The most popular wine brands in the world

Thousands of wine labels are marketed around the world, but some are more ubiquitous than others.

| Many wine brands are popular around the world, but some more so than others.

When it comes to travel, there are two basic types of tourists – some people like to try new and exotic things abroad, while others crave the comforting familiarity of McDonald’s.

Wine is a bit like that too.

While some people like to experiment a little with their wine choices, getting out of their comfort zone and being open to new experiences, others prefer the safety and reliability of their favorite brands, and finding them abroad can be the equivalent of a warm hug from home.

And despite the urgings of the wine “intelligentsia” to shed our cultural shackles and enjoy more varied wines and styles of wine (or at least the styles of wine that suit them to make this week), there’s really nothing wrong with sticking to what you’re sure you’ll enjoy. Wine producers around the world also know this, which is another reason why so many brands are available around the world.

And that got us thinking – which wines and wine brands are killing it when it comes to market penetration? Which wines are the ones retailers want to stock and in many cases feel they should stock? So we thought we’d see which wine producers have the most offers on Wine-Searcher.

Let’s first see what we mean by “offer”. On Wine-Searcher, an offer is when a specific vintage of a specific wine from a specific producer is offered for sale by a specific retailer. For example, Mouton Rothschild will have the number of offers it has because different vintages of the wine are available from different retailers. Similarly, a brand like Penfolds will have multiple cuvées available – 33 in the Bin series alone – across multiple vintages and multiple retailers, while a producer like Petrus only produces one wine, meaning Penfolds will always have more offers.
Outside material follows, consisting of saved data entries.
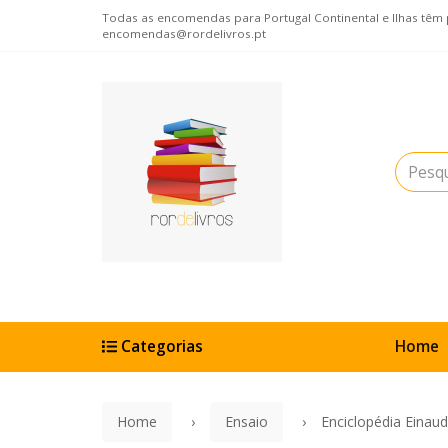
Todas as encomendas para Portugal Continental e Ilhas têm po
encomendas@rordelivros.pt
Categorias
Home
Home
Ensaio
Enciclopédia Einau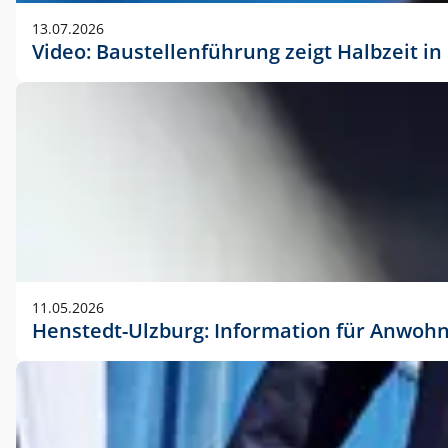
vorherigen Absprache mit der Marketingabteilung.
13.07.2026
Video: Baustellenführung zeigt Halbzeit i
11.05.2026
Henstedt-Ulzburg: Information für Anwoh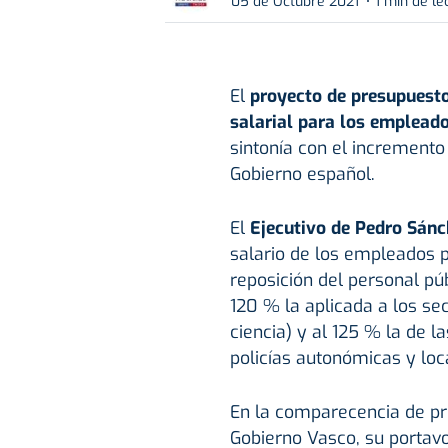
05 de Octubre 2021
1 min de le
El
proyecto de presupuest
salarial para los emplead
sintonía con el incremento
Gobierno español.
El
Ejecutivo de Pedro Sán
salario de los empleados p
reposición del personal púb
120 % la aplicada a los sec
ciencia) y al 125 % la de 
policías autonómicas y loc
En la comparecencia de pre
Gobierno Vasco, su portavo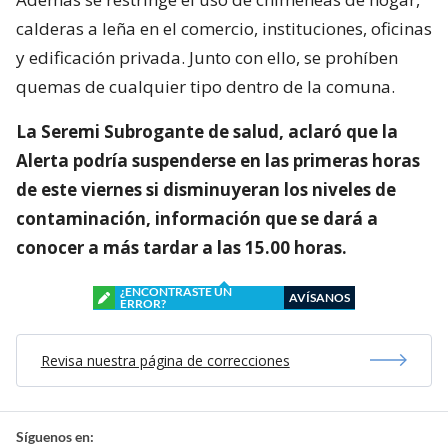
calderas a leña en el comercio, instituciones, oficinas
y edificación privada. Junto con ello, se prohíben
quemas de cualquier tipo dentro de la comuna.
La Seremi Subrogante de salud, aclaró que la
Alerta podría suspenderse en las primeras horas
de este viernes si disminuyeran los niveles de
contaminación, información que se dará a
conocer a más tardar a las 15.00 horas.
¿ENCONTRASTE UN
AVÍSANOS
ERROR?
Revisa nuestra página de correcciones
Síguenos en: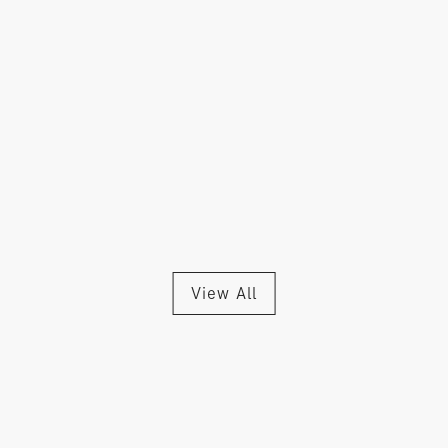
View All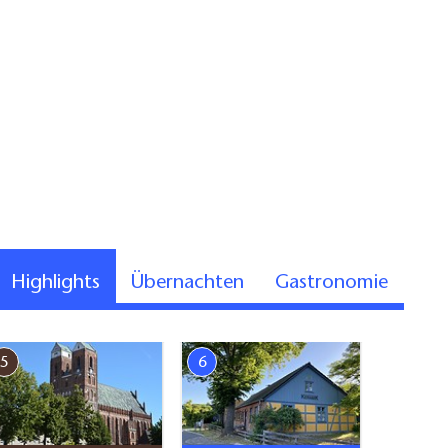
Highlights
Übernachten
Gastronomie
5
6
7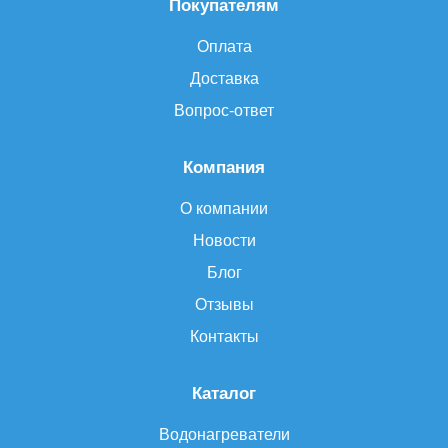
Покупателям
Оплата
Доставка
Вопрос-ответ
Компания
О компании
Новости
Блог
Отзывы
Контакты
Каталог
Водонагреватели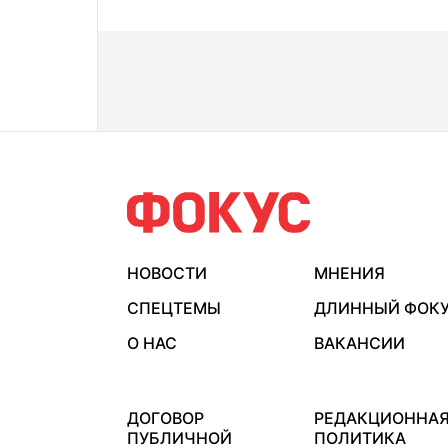
НОВОСТИ
МНЕНИЯ
СПЕЦТЕМЫ
ДЛИННЫЙ ФОК
О НАС
ВАКАНСИИ
ДОГОВОР
РЕДАКЦИОННА
ПУБЛИЧНОЙ
ПОЛИТИКА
Thus, the list of the most ubiquitous wines in the world is mostly made up of brands rather than single wines.

The most suggested wine producers on Wine-Searcher:

There are a few surprises on the list. No room for massive brands like Penfolds, Robert Mondavi, Torres or Concha y Toro. Big names like Moët, Sassicaia and Opus One mean nothing either; instead, it’s the triumph of the familiar, the reliable, and – let’s be honest here – those who can afford a global marketing push.

Weight of numbers

Barefoot is by far the most popular wine brand on earth. Wine-Searcher has over 36,000 listings listed across the brand’s 74 available products, though it’s worth pointing out that not all of these products are necessarily what everyone would classify as wine – Bubbly Peach Fusion is not listed. not on too many Master Sommelier exams, for example. Although owned by the United States (by Gallo), it also produces wines from Italy and South Africa, which adds to its global appeal.

The producer and trader Louis Jadot wins his second place by the weight of the numbers; With 363 cuvées listed, the company’s complete coverage of the different Burgundy climates gives it a head start over the major producers.

Yellow Tail, third, and Gaja, fifth, are an interesting comparison. Both have Italian roots – the Casella family from Yellow Tail came to Australia as immigrants in 1957 and their son John built the brand from a small family business to the global giant it is today. By comparison, the Gaja family are Italian wine royalty, producing some of the most acclaimed wines in Piedmont. Nevertheless, Yellow Tail has over 1000 more offers than the aristocratic Gaja stable.

The other US entries on the list also offer a reasonably clean comparison. Beringer, California’s oldest operating winery, has 175 cuvées listed, with an average price ranging from $3 to $158. Sutter Home, meanwhile, only has 39 products listed (although its owners own several other brands as well), with an average price range of $4 to $43, but it only has 1,700 fewer offerings.

What is quite amazing, however, is the presence of three individual wines, especially when you consider what they are. Mouton — and its two perennial rivals on the most-wanted wine lists, Lafite and Margaux — are among the top 10 most popular brands, despite having only one cuvée to work with. Having plenty of vintages available helps; Mouton has 120, Lafite 133 and Margaux 105. But really, with respective offerings of over 19,000, 17,500 and 17,200, you could really think twice about the alleged “rarity” of these wines.

But it’s really about brands, and some of the wine numbers should really be put into perspective. If we were to look at a list of the top 10 producers ranked by offers on Wine-Searcher, five of them would be spirits. While Barefoot would still be at the top of the tree, the next four spots would be occupied by Smirnoff, Jack Daniel’s, Bacardi and Johnnie Walker, while Absolut would slip between Jadot and Yellow Tail.

No matter how well-known wine brands are, they are positively exotic compared to spirits available around the world.

May this state of affairs continue for a long time.